|Die Frankfurt-Tipp Bewertung:|
|Originaltitel:||Avis de Mistral|
|Laufzeit:||About 104 min.|
|FSK:||From 6 years|
The summer holidays should be the best time of the year in the life of children. Not so for the teenagers Léa (Chloé Jouannet) and Adrien (Hugo Dessioux). After their parents have separated, they have to spend time with their grandparents in Provence with their little brother Théo (Lukas Pelissier). For the teenagers from Paris, the prospect of a holiday in the countryside without disco, cinema or Internet is pure horror. The fact that their grandfather Paul (Jean Reno), whom they have only just met, is a grumpy grouch, doesn't make things any more pleasant. And so it doesn't take long for the young people and their grandfather to clash. But just when the situation is about to get out of hand, this summer in Provence has a few surprises in store for both generations that will change everything…

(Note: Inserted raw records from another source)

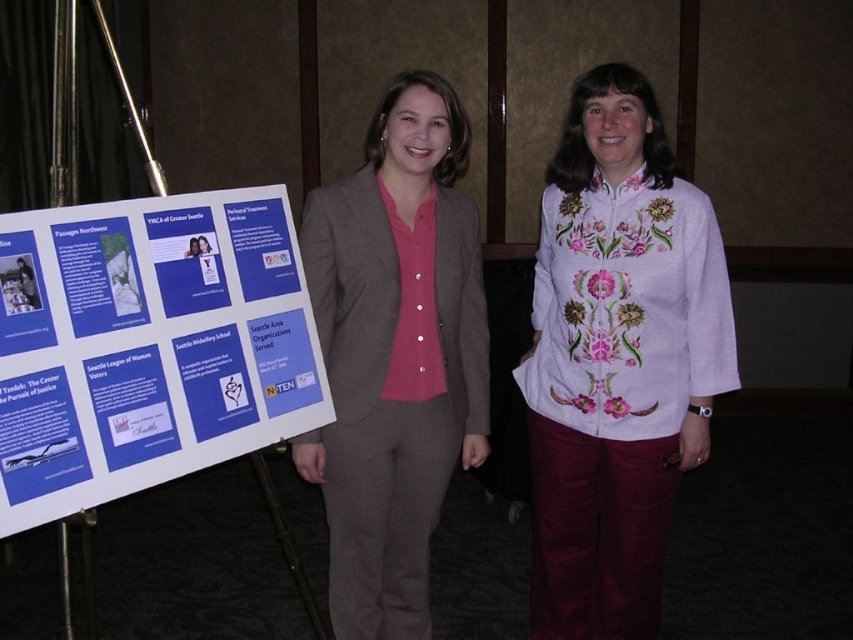
Is point (587, 480) positioned behind point (409, 385)?

Yes, it is behind point (409, 385).

Between point (618, 168) and point (334, 548), which one is positioned behind?

The point (334, 548) is behind.

Identify the location of white embroidered blouse at center. pos(618,358).

Who is higher up, blue paper poster at left or white embroidered blouse at center?

blue paper poster at left is higher up.

Between point (27, 364) and point (608, 435), which one is positioned behind?

The point (608, 435) is more distant.

I want to click on blue paper poster at left, so click(148, 346).

Is blue paper poster at left to the right of matte gray suit at center from the viewer's perspective?

Incorrect, blue paper poster at left is not on the right side of matte gray suit at center.

Is point (234, 296) closer to viewer compared to point (329, 228)?

Yes, it is.

I want to click on blue paper poster at left, so click(x=148, y=346).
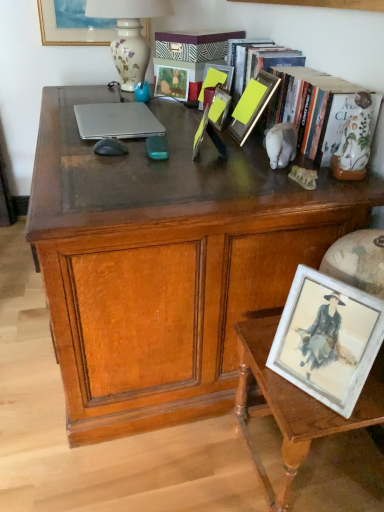
Find the location of `free space in front of white glossy picture frame at lower right, the seventh picture frame positioned from the back`. free space in front of white glossy picture frame at lower right, the seventh picture frame positioned from the back is located at coordinates (310, 414).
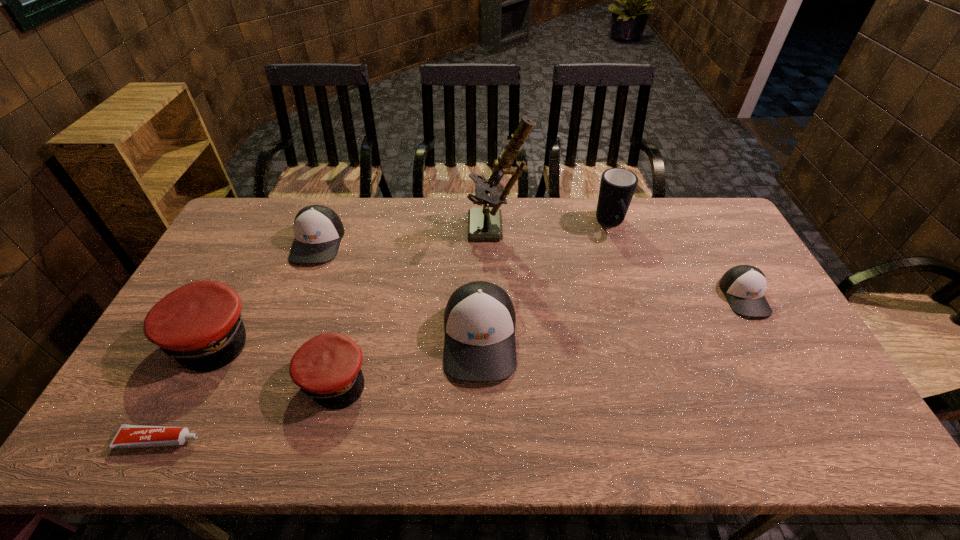
Locate an element on the screen. the tallest object is located at coordinates (484, 224).

You are a GUI agent. You are given a task and a screenshot of the screen. Output one action in this format:
    pyautogui.click(x=<x>, y=<y>)
    Task: Click on the microscope
    
    Given the screenshot: What is the action you would take?
    pyautogui.click(x=484, y=224)

Locate an element on the screen. Image resolution: width=960 pixels, height=540 pixels. mug is located at coordinates (617, 187).

You are a GUI agent. You are given a task and a screenshot of the screen. Output one action in this format:
    pyautogui.click(x=<x>, y=<y>)
    Task: Click on the second object from right to left
    This screenshot has width=960, height=540.
    Given the screenshot: What is the action you would take?
    pyautogui.click(x=617, y=187)

I want to click on the third tallest object, so click(x=479, y=319).

Locate an element on the screen. This screenshot has height=540, width=960. the biggest gray cap is located at coordinates (479, 319).

Image resolution: width=960 pixels, height=540 pixels. I want to click on the farthest gray cap, so click(318, 230).

You are a GUI agent. You are given a task and a screenshot of the screen. Output one action in this format:
    pyautogui.click(x=<x>, y=<y>)
    Task: Click on the second smallest gray cap
    
    Given the screenshot: What is the action you would take?
    pyautogui.click(x=318, y=230)

Where is `the bigger red cap`? the bigger red cap is located at coordinates (199, 325).

The image size is (960, 540). I want to click on the leftmost cap, so click(199, 325).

"A summer in Provence" offers its viewers almost two hours of short holidays in a truly idyllic setting. Director Rose Bosch ("The Children of Paris") creates an enchanting atmosphere in which the rather conventional family story can unfold beautifully. In contrast to the two teenagers, for whom this place is the real hell at the beginning, you immediately feel comfortable as a spectator on the estate of Paul and Irène (Anna Galiena). Surrounded by nothing but olive trees and picturesque countryside, the simple farmhouse seems to be a place where you would like to spend your holidays yourself - even if only for a few hours. This helps to accept some very predictable moments and quite clichéd character drawings benevolently and just enjoy the movie for what it is: just nice, harmless cinema entertainment that doesn't offend the ghost and flatter the soul.
That the movie works isn't only because of the nice pictures, but also because of a really great Jean Reno. As a grumpy grandfather who never misses an opportunity to grab a good drop or to scold God and the world, Reno delivers a wonderful performance. When the little deaf Théo slowly melts the stone heart of the old Griesgram, the French superstar provides one or the other goose bump moment. But it's especially amusing when Paul's "everything used to be better" mentality collides with Léa and Adrien's "if there's no app for it, it's stupid" attitude. Although these conflicts are actually extremely clichéd, Jean Reno's game ensures that the spectators enjoy themselves deliciously.
However, not only Reno, but also his young co-stars leave a consistently positive impression. They do not deliver any really impressive performances now. But when the two of them quarrel with their grandpa or Adrien succumbs to the charm of the extremely seductive village beauty Magail (Aure Atika) or her décolletéés, while Léhe heart begins to beat for the charming pizza chef Tiago (Tom Leeb), then you notice that Rose Bosch has really chosen her actors very well. As constructed as some scenes may seem, the play of the young actors is pleasantly authentic and absolutely convincing. This of course also applies to the little Lukas Pelissier, who with his charm not only wraps his film grandpa around his finger, but also all the viewers very quickly.
"A Summer in Provence" is certainly not a masterpiece and does not have what it takes to become a classic. But the movie offers nice, charming feel-good food, which is simply knitted, but no less effective. It's a movie that makes its audience happy at least for a short time and that, apart from a few small lengths, can also entertain very well. This may not be as exciting as a real visit to Provence, but it is definitely worth seeing!